[About this task]:
Give again the entries below exactly, beginning at the first line and ending at the line with "thumb mcp: (330, 311)".

Stored items from a collection
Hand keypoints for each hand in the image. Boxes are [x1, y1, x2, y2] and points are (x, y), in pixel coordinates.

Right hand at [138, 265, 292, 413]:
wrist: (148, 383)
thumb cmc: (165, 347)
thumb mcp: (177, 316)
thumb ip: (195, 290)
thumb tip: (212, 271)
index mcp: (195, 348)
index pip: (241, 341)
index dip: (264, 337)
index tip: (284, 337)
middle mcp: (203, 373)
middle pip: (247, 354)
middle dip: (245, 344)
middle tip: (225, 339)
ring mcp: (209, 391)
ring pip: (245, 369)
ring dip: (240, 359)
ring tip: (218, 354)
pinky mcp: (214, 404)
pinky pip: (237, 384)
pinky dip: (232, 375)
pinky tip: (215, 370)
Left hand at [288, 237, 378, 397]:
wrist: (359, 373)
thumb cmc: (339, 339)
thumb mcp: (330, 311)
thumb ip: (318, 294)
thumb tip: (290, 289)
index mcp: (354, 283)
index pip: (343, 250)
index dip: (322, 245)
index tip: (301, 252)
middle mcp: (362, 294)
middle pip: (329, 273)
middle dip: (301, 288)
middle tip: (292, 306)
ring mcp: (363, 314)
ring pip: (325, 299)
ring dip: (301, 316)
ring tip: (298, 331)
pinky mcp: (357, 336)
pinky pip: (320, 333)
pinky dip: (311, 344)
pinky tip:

[Output]:
Hand keypoints for each hand in the image. Boxes are [x1, y1, x2, y2] and points are (x, y), in pixel coordinates.

Right hand at [138, 265, 292, 413]:
wrist: (148, 383)
thumb cmc: (165, 347)
thumb mcp: (177, 316)
thumb ip: (195, 290)
thumb tip: (212, 271)
index mcp: (195, 348)
index pip: (241, 341)
index dip: (264, 337)
index tip: (284, 337)
middle mcp: (203, 373)
middle pip: (247, 354)
middle dip: (245, 344)
middle tip: (225, 339)
ring mcp: (209, 391)
ring pip: (245, 369)
ring dip: (240, 359)
ring tip: (218, 354)
pinky mcp: (214, 404)
pinky pip: (237, 384)
pinky dip: (232, 375)
pinky tip: (215, 370)
Left hand at [288, 237, 378, 397]:
wrist: (359, 373)
thumb cmc: (339, 339)
thumb mcp: (330, 311)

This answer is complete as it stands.